# Brief
Copy out the records below line for line, changing nothing.

(Records taken from a collection)
+ + + + +
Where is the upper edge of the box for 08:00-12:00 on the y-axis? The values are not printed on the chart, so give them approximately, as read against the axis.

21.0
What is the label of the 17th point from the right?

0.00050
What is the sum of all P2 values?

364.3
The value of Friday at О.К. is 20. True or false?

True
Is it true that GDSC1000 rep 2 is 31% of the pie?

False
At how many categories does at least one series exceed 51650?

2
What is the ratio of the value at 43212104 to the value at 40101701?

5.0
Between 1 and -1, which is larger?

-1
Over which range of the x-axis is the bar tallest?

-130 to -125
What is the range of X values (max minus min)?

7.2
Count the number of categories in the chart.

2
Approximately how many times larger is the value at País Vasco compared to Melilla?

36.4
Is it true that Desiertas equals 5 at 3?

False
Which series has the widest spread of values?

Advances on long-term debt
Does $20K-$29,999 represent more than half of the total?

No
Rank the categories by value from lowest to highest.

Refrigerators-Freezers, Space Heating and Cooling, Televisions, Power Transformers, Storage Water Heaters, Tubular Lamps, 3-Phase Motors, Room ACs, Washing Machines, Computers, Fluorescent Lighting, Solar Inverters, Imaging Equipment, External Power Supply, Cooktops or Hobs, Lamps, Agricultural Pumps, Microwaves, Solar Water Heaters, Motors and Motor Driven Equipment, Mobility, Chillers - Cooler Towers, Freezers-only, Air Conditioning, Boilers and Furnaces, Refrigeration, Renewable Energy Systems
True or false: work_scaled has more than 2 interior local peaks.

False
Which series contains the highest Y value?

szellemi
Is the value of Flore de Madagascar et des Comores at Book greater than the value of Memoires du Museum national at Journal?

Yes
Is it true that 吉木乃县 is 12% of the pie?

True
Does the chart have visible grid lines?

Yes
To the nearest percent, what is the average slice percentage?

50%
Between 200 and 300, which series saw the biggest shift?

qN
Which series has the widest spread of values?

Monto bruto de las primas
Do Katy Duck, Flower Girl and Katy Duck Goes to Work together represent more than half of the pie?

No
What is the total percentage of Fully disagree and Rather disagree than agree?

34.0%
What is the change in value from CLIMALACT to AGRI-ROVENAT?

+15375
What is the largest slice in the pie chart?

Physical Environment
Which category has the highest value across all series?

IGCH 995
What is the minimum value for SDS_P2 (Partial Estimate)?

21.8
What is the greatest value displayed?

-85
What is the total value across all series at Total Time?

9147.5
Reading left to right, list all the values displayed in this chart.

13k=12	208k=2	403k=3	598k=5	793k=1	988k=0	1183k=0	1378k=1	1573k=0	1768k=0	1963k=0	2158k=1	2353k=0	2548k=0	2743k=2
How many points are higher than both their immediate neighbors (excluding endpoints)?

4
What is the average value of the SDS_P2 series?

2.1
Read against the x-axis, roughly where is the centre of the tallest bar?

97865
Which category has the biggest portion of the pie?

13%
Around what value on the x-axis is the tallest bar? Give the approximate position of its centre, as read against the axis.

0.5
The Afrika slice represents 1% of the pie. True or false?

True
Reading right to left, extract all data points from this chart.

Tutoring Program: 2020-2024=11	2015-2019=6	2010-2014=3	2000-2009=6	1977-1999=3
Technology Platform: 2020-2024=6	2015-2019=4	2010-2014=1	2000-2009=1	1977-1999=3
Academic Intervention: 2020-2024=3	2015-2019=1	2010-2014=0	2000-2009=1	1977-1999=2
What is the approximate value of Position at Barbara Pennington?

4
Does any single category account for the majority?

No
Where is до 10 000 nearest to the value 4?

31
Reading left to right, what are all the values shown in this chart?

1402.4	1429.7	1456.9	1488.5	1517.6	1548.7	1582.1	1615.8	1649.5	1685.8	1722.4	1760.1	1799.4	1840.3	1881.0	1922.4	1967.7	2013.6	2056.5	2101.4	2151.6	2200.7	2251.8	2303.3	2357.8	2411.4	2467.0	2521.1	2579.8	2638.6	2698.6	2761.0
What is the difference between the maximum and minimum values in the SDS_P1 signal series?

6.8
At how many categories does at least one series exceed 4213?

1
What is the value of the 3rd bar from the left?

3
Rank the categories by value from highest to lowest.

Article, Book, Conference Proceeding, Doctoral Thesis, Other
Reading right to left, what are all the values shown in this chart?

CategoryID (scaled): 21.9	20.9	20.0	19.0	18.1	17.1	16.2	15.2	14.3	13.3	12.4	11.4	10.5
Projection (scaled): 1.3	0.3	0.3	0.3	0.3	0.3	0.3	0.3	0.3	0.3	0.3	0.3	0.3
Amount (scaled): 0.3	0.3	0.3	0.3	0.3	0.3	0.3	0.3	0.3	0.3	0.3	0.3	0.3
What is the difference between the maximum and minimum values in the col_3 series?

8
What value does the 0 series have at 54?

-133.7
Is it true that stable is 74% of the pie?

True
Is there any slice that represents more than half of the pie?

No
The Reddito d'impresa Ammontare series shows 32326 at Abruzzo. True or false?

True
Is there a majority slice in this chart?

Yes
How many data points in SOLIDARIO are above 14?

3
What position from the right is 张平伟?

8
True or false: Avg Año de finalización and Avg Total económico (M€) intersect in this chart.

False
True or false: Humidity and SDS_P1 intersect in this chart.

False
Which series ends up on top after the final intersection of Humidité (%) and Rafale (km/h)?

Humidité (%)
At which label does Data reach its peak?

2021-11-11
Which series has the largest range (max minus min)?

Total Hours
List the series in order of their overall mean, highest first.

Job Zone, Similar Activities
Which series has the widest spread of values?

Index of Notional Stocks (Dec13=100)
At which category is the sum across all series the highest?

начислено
+ + + + +
# Answer to this exercise
Where is the upper edge of the box for 08:00-12:00 on the y-axis? The values are not printed on the chart, so give them approximately, as read against the axis.

21.0
What is the label of the 17th point from the right?

0.00050
What is the sum of all P2 values?

364.3
The value of Friday at О.К. is 20. True or false?

True
Is it true that GDSC1000 rep 2 is 31% of the pie?

False
At how many categories does at least one series exceed 51650?

2
What is the ratio of the value at 43212104 to the value at 40101701?

5.0
Between 1 and -1, which is larger?

-1
Over which range of the x-axis is the bar tallest?

-130 to -125
What is the range of X values (max minus min)?

7.2
Count the number of categories in the chart.

2
Approximately how many times larger is the value at País Vasco compared to Melilla?

36.4
Is it true that Desiertas equals 5 at 3?

False
Which series has the widest spread of values?

Advances on long-term debt
Does $20K-$29,999 represent more than half of the total?

No
Rank the categories by value from lowest to highest.

Refrigerators-Freezers, Space Heating and Cooling, Televisions, Power Transformers, Storage Water Heaters, Tubular Lamps, 3-Phase Motors, Room ACs, Washing Machines, Computers, Fluorescent Lighting, Solar Inverters, Imaging Equipment, External Power Supply, Cooktops or Hobs, Lamps, Agricultural Pumps, Microwaves, Solar Water Heaters, Motors and Motor Driven Equipment, Mobility, Chillers - Cooler Towers, Freezers-only, Air Conditioning, Boilers and Furnaces, Refrigeration, Renewable Energy Systems
True or false: work_scaled has more than 2 interior local peaks.

False
Which series contains the highest Y value?

szellemi
Is the value of Flore de Madagascar et des Comores at Book greater than the value of Memoires du Museum national at Journal?

Yes
Is it true that 吉木乃县 is 12% of the pie?

True
Does the chart have visible grid lines?

Yes
To the nearest percent, what is the average slice percentage?

50%
Between 200 and 300, which series saw the biggest shift?

qN
Which series has the widest spread of values?

Monto bruto de las primas
Do Katy Duck, Flower Girl and Katy Duck Goes to Work together represent more than half of the pie?

No
What is the total percentage of Fully disagree and Rather disagree than agree?

34.0%
What is the change in value from CLIMALACT to AGRI-ROVENAT?

+15375
What is the largest slice in the pie chart?

Physical Environment
Which category has the highest value across all series?

IGCH 995
What is the minimum value for SDS_P2 (Partial Estimate)?

21.8
What is the greatest value displayed?

-85
What is the total value across all series at Total Time?

9147.5
Reading left to right, list all the values displayed in this chart.

13k=12	208k=2	403k=3	598k=5	793k=1	988k=0	1183k=0	1378k=1	1573k=0	1768k=0	1963k=0	2158k=1	2353k=0	2548k=0	2743k=2
How many points are higher than both their immediate neighbors (excluding endpoints)?

4
What is the average value of the SDS_P2 series?

2.1
Read against the x-axis, roughly where is the centre of the tallest bar?

97865
Which category has the biggest portion of the pie?

13%
Around what value on the x-axis is the tallest bar? Give the approximate position of its centre, as read against the axis.

0.5
The Afrika slice represents 1% of the pie. True or false?

True
Reading right to left, extract all data points from this chart.

Tutoring Program: 2020-2024=11	2015-2019=6	2010-2014=3	2000-2009=6	1977-1999=3
Technology Platform: 2020-2024=6	2015-2019=4	2010-2014=1	2000-2009=1	1977-1999=3
Academic Intervention: 2020-2024=3	2015-2019=1	2010-2014=0	2000-2009=1	1977-1999=2
What is the approximate value of Position at Barbara Pennington?

4
Does any single category account for the majority?

No
Where is до 10 000 nearest to the value 4?

31
Reading left to right, what are all the values shown in this chart?

1402.4	1429.7	1456.9	1488.5	1517.6	1548.7	1582.1	1615.8	1649.5	1685.8	1722.4	1760.1	1799.4	1840.3	1881.0	1922.4	1967.7	2013.6	2056.5	2101.4	2151.6	2200.7	2251.8	2303.3	2357.8	2411.4	2467.0	2521.1	2579.8	2638.6	2698.6	2761.0
What is the difference between the maximum and minimum values in the SDS_P1 signal series?

6.8
At how many categories does at least one series exceed 4213?

1
What is the value of the 3rd bar from the left?

3
Rank the categories by value from highest to lowest.

Article, Book, Conference Proceeding, Doctoral Thesis, Other
Reading right to left, what are all the values shown in this chart?

CategoryID (scaled): 21.9	20.9	20.0	19.0	18.1	17.1	16.2	15.2	14.3	13.3	12.4	11.4	10.5
Projection (scaled): 1.3	0.3	0.3	0.3	0.3	0.3	0.3	0.3	0.3	0.3	0.3	0.3	0.3
Amount (scaled): 0.3	0.3	0.3	0.3	0.3	0.3	0.3	0.3	0.3	0.3	0.3	0.3	0.3
What is the difference between the maximum and minimum values in the col_3 series?

8
What value does the 0 series have at 54?

-133.7
Is it true that stable is 74% of the pie?

True
Is there any slice that represents more than half of the pie?

No
The Reddito d'impresa Ammontare series shows 32326 at Abruzzo. True or false?

True
Is there a majority slice in this chart?

Yes
How many data points in SOLIDARIO are above 14?

3
What position from the right is 张平伟?

8
True or false: Avg Año de finalización and Avg Total económico (M€) intersect in this chart.

False
True or false: Humidity and SDS_P1 intersect in this chart.

False
Which series ends up on top after the final intersection of Humidité (%) and Rafale (km/h)?

Humidité (%)
At which label does Data reach its peak?

2021-11-11
Which series has the largest range (max minus min)?

Total Hours
List the series in order of their overall mean, highest first.

Job Zone, Similar Activities
Which series has the widest spread of values?

Index of Notional Stocks (Dec13=100)
At which category is the sum across all series the highest?

начислено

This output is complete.